PROBLEM DETAILS: Please rewrite these records with "historik" changed to "kronikář" and everything else unchanged, leaving out the pictures.

GIVEN ENTRIES:
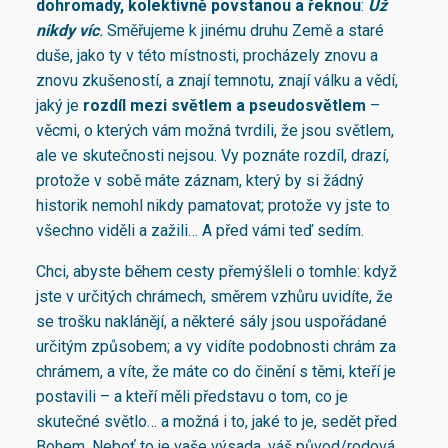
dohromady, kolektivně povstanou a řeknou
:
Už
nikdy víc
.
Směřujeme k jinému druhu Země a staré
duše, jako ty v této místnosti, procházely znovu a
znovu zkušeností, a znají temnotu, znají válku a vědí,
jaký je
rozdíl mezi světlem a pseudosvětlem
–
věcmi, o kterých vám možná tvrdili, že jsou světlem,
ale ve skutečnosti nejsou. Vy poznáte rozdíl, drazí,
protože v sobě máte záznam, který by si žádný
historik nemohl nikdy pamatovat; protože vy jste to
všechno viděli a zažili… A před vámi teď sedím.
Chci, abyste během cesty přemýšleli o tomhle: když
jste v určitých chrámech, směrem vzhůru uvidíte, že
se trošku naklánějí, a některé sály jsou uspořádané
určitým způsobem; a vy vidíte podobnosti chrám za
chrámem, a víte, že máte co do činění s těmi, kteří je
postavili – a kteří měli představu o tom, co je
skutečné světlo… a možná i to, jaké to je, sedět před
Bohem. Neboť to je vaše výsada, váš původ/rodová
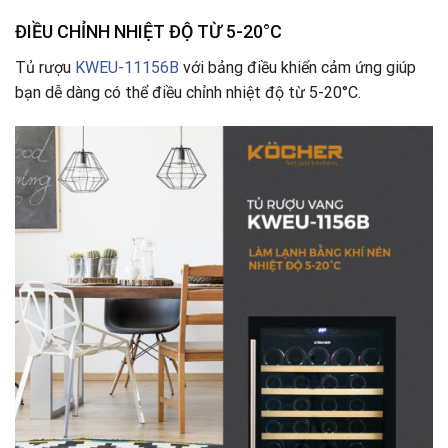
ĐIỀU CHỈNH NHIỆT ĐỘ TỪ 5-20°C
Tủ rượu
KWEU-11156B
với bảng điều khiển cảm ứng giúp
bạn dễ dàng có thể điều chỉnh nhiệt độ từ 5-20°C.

FINISHED TASK:
dohromady, kolektivně povstanou a řeknou
:
Už
nikdy víc
.
Směřujeme k jinému druhu Země a staré
duše, jako ty v této místnosti, procházely znovu a
znovu zkušeností, a znají temnotu, znají válku a vědí,
jaký je
rozdíl mezi světlem a pseudosvětlem
–
věcmi, o kterých vám možná tvrdili, že jsou světlem,
ale ve skutečnosti nejsou. Vy poznáte rozdíl, drazí,
protože v sobě máte záznam, který by si žádný
kronikář nemohl nikdy pamatovat; protože vy jste to
všechno viděli a zažili… A před vámi teď sedím.
Chci, abyste během cesty přemýšleli o tomhle: když
jste v určitých chrámech, směrem vzhůru uvidíte, že
se trošku naklánějí, a některé sály jsou uspořádané
určitým způsobem; a vy vidíte podobnosti chrám za
chrámem, a víte, že máte co do činění s těmi, kteří je
postavili – a kteří měli představu o tom, co je
skutečné světlo… a možná i to, jaké to je, sedět před
Bohem. Neboť to je vaše výsada, váš původ/rodová
ĐIỀU CHỈNH NHIỆT ĐỘ TỪ 5-20°C
Tủ rượu
KWEU-11156B
với bảng điều khiển cảm ứng giúp
bạn dễ dàng có thể điều chỉnh nhiệt độ từ 5-20°C.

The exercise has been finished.